(Revision tracking records)
---+---

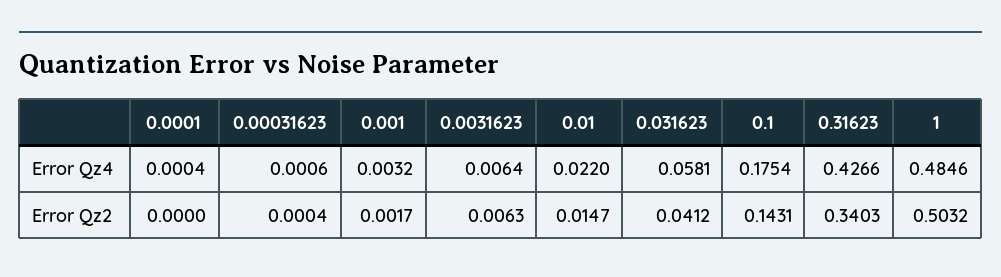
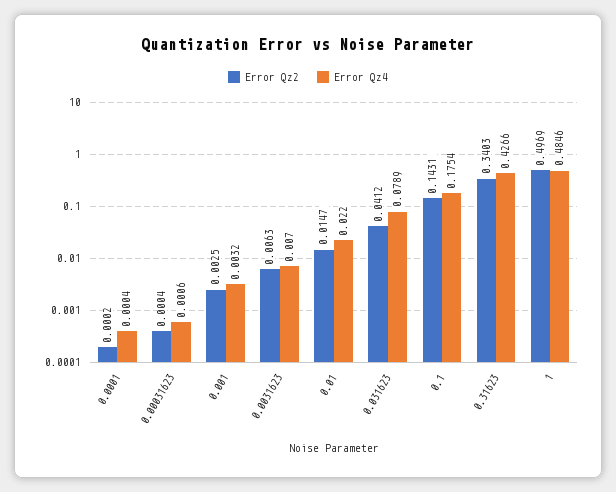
Error Qz4, 0.0031623: 0.0064 -> 0.007
Error Qz4, 0.031623: 0.0581 -> 0.0789
Error Qz2, 0.0001: 0 -> 0.0002
Error Qz2, 0.001: 0.0017 -> 0.0025
Error Qz2, 1: 0.5032 -> 0.4969

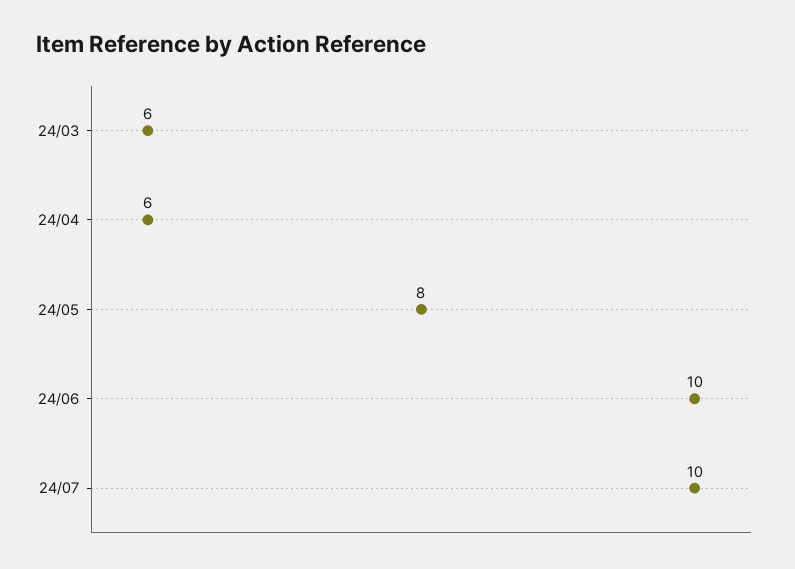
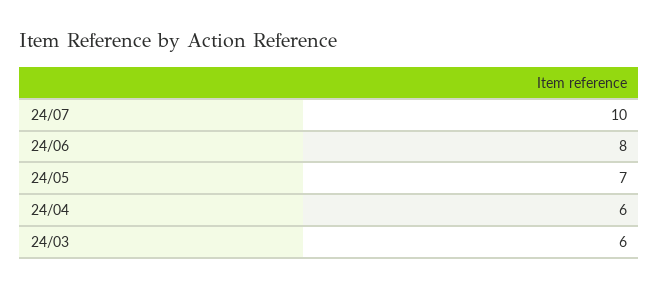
24/05: 8 -> 7
24/06: 10 -> 8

---+---

Find every line in the entries that includes the word "Error", then state how many there are and nothing else.

5